WRITTEN TASK 1:
Set out everything in the listing from its first line down to the line containing "que le rodea, lo" as a Markdown table with columns named Row and Line, numbering each row and skipping blank lines. Leave the pictures out of your answer.
WRITTEN TASK 2:
Extend the text on Wyoming lawmakers' objections to the BLM conservation leasing proposal, picking up after its final sentence.

(SELECTED TEXT Opens)

On Monday, Wyoming lawmakers sent a letter to BLM Director Tracy Stone-Manning demanding agency leadership recalibrate its schedule for a tour of western states to present a sweeping proposal for “conservation leasing.” The proposed framework threatens to undermine the agency’s “multiple use mandate” by elevating conservation above grazing, recreation, and development, threatening ranchers’ access to public lands.

“Every public-lands state in the West will be gravely impacted if this proposed rule is finalized,” wrote Wyoming’s three-member congressional delegation. “Yet it was announced without consulting many of the most important stakeholders; families, farmers and ranchers, tribes, and others throughout Wyoming and the Western states whose lives and livelihood are intertwined with these lands.”

Congress required the BLM to abide by the long-standing multiple-use doctrine with the Federal Land Policy and Management Act of 1976 (FLPMA). The law stipulates public lands must be available to “best meet the present and future needs of the people,” which means allowing lands to be used for a variety of purposes, from livestock grazing to resource development. Conservation leases outlined by the BLM’s new Public Lands Rule would strip access to public lands locked off from multiple uses.

Republican representatives from Wyoming including Harriet Hageman and Sens. Cynthia Lummis and John Barrasso, condemned the BLM effort to “side-step Congress to re-define BLM’s multiple-use mandate.”

(SELECTED TEXT Closes)
(RAW DATA Opens)

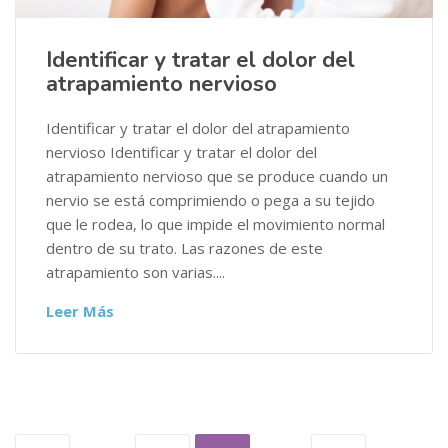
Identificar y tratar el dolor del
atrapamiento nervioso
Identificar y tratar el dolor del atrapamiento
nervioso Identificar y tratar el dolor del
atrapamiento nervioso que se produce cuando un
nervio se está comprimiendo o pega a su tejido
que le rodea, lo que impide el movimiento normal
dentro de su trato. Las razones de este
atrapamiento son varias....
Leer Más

(RAW DATA Closes)

ANSWER SPACE 1:
| Row | Line |
|---|---|
| 1 | Identificar y tratar el dolor del |
| 2 | atrapamiento nervioso |
| 3 | Identificar y tratar el dolor del atrapamiento |
| 4 | nervioso Identificar y tratar el dolor del |
| 5 | atrapamiento nervioso que se produce cuando un |
| 6 | nervio se está comprimiendo o pega a su tejido |
| 7 | que le rodea, lo que impide el movimiento normal |

ANSWER SPACE 2:
“It would empower radical environmentalist groups to restrict public-access to the opportunities and resources Congress has ensured these public-lands provide,” they wrote.

Wyoming lawmakers also took issue with the BLM’s public meeting schedule, with a mere five two-hour hearings on the calendar, two of which are virtual. The other three are planned to be held in urban city centers such as Denver, Reno, and Albuquerque. No state with a single Republican senator is slotted to host BLM officials over the proposed framework.

[READ: In Tour Promoting New Rule, Bureau Of Land Management Ignores GOP Mountain States It Would Hurt Most]

“Our rural and tribal communities in the West are sparsely populated, spanning thousands of miles, and often lacking the broadband infrastructure to participate in virtual meetings,” lawmakers wrote.

BLM manages 245 million acres of federal property, more than 90 percent of which lies in western states. Nearly half the state of Wyoming is federally managed.

“A resident of Anderson, MT on the Fort Peck Indian Reservation, where broadband access is sparse, would have to travel 699 miles through Montana and Wyoming to attend the nearest scheduled meeting in Denver,” Hageman, Lummis, and Barrasso wrote. “Someone from Powell, WY, where BLM land surrounds the community in every direction, would travel 511 miles to the same meeting.”

The letter from Wyoming lawmakers comes a week after the four-member Idaho congressional delegation sent a letter to the BLM with similar criticism.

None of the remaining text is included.